> _Zu erledigende Aufgaben_
1. Zitieren Sie aus dem Artikel über Frauen im Ruhrgebiet wörtlich die Stelle von „08.03.2006 / POLITIK“ bis einschließlich „er noch Sinn?“.
2. Schreiben Sie den Artikel über Frauen im Ruhrgebiet im Anschluss an seinen letzten Satz weiter.

> _Artikel_
__________________________________________________
WAZ, 08.03.2006, Mantel

Pott-Frauen bleiben gern am Herd

INTERNATIONALER FRAUENTAG 2006 "GLEICH GESTELLT - DOPPELT STARK"

08.03.2006 / POLITIK / MANTEL


INTERNATIONALER FRAUENTAG 2006
" GLEICH GESTELLT - DOPPELT STARK"

Weltweit wird heute mit zahlreichen Veranstaltungen
der Internationale Frauentag begangen. Macht
er noch Sinn?
Im Ruhrgebiet, so eine Studie, liegt die
Erwerbstätigenquote der Frauen noch immer
unter dem Bundesdurchschnitt

Pott-Frauen bleiben gern am Herd

Von Britta Heidemann
Bochum. Die Hasen im Stall, Salat und Stachelbeeren
im Garten, Ruß im Zuckertöpfchen. So war
sie damals, die Welt der Frau. Und diese
Welt wirkt nach, so eine Bochumer Historikerin:
" Im Vergleich zum Bundesdurchschnitt haben
Frauen im Ruhrgebiet immer noch erheblich
schlechtere Erwerbschancen."

Yong-Suk Jung lächelt. Ihre Dissertation
ü ber die Sozialgeschichte der Arbeiterfamilien
und die familiären Auswirkungen des Strukturwandels
im Revier ist beinahe fertig. Seit 1997
lebt sie in Bochum, und man muss etwas
weiter ausholen um zu erklären, wie die
Koreanerin ans "Institut für soziale Bewegungen"
geriet und an dies klassische Frauenthema.
__________________________________________________
> _Bereitgestellte Datensätze_
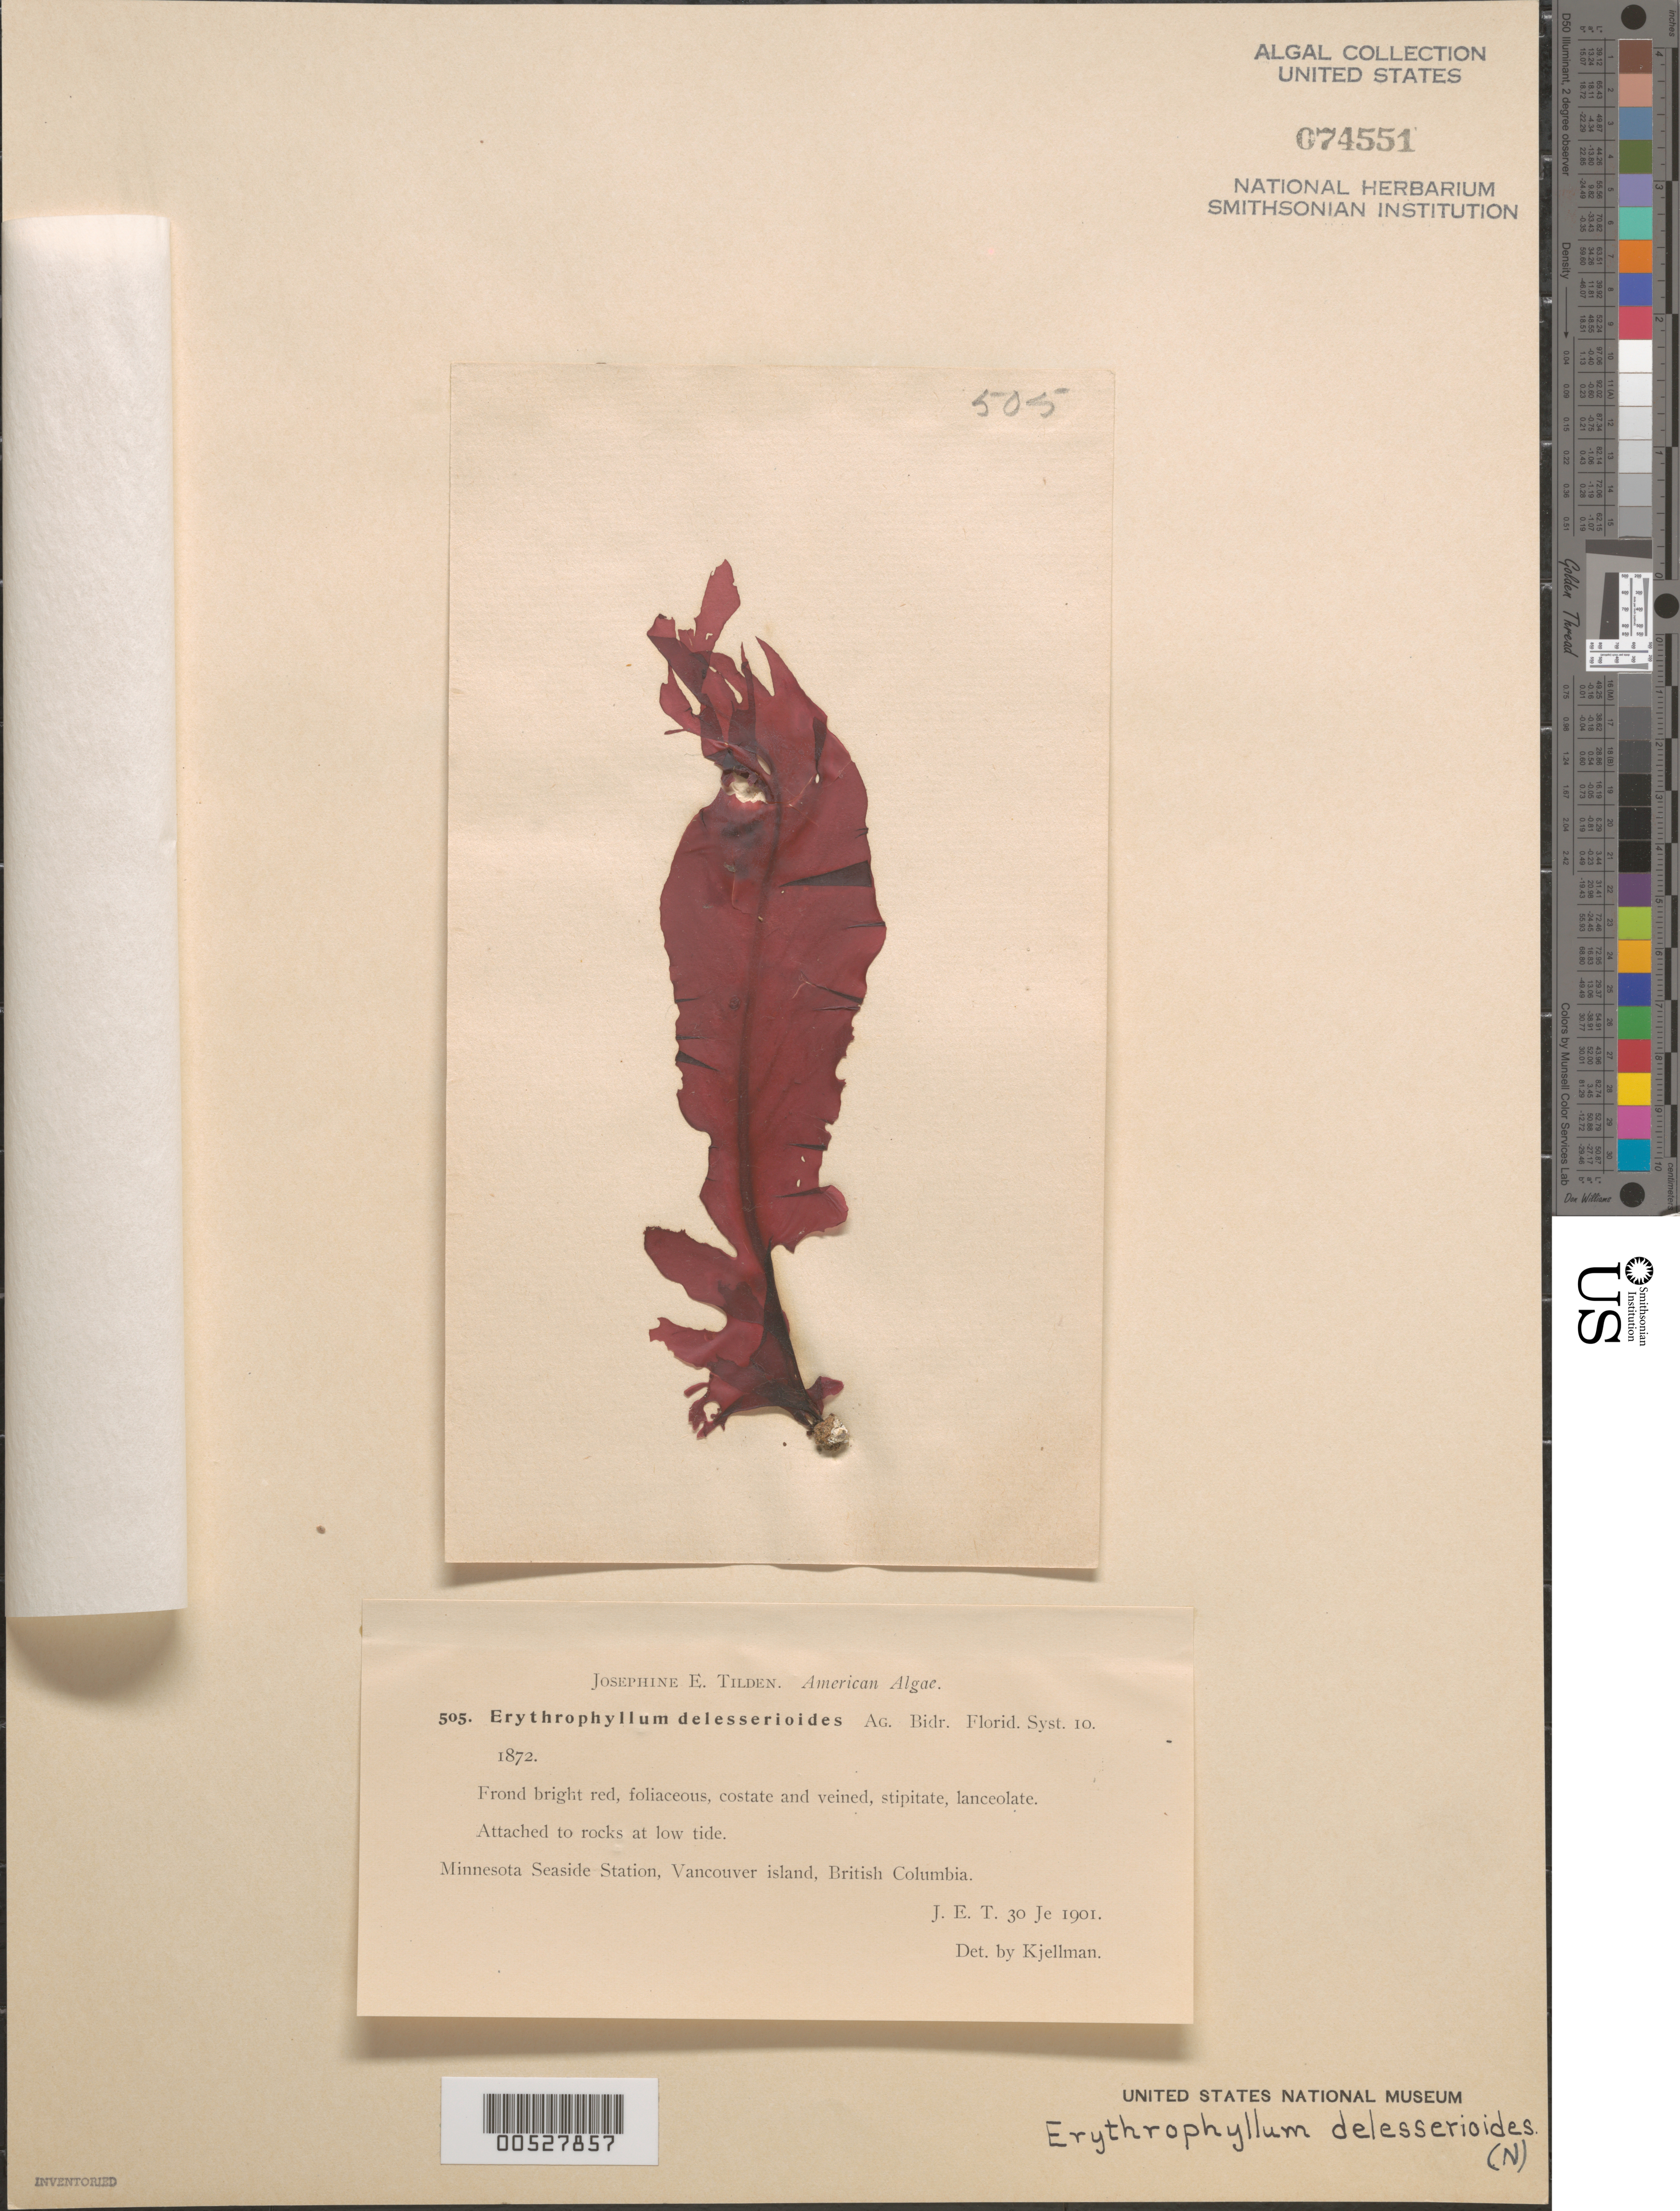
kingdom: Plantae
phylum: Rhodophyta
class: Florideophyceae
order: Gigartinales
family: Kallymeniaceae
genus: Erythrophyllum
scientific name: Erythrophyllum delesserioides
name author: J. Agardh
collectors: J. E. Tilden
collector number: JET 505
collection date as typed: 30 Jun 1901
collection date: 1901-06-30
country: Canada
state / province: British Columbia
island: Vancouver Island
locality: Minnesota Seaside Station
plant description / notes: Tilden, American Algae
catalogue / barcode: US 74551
__________________________________________________
> _Schriftliche Antworten_
1.
08.03.2006 / POLITIK / MANTEL


INTERNATIONALER FRAUENTAG 2006
" GLEICH GESTELLT - DOPPELT STARK"

Weltweit wird heute mit zahlreichen Veranstaltungen
der Internationale Frauentag begangen. Macht
er noch Sinn?

2.
Denn zunächst einmal studierte Jung in
Seoul Geschichte, spezialisierte sich auf
europäische Historie und etwas später auf
die deutsche. Schrieb ihre Examensarbeit
ü ber die Arbeiterbewegung und kam her,
dies auszubauen. "Doch ich musste feststellen,
dass es hier ganze Bibliotheken voll zum
Thema gibt."

Am Institut schlug man ihr die sozialgeschichtliche
Alternative vor, die sie zunächst erschreckte:
" Ich hatte ja keine Ahnung vom Leben hier."
Vielleicht aber gerade deshalb der unverstellte
Blick auf eine Region und ihre Vergangenheit.
Auf einen Arbeitsmarkt, der seit dem späten
19. Jahrhundert und bis weit ins 20. hinein
nur (junge) Männer wollte: Bergbau und
Schwerindustrie stellten keine Frauen ein.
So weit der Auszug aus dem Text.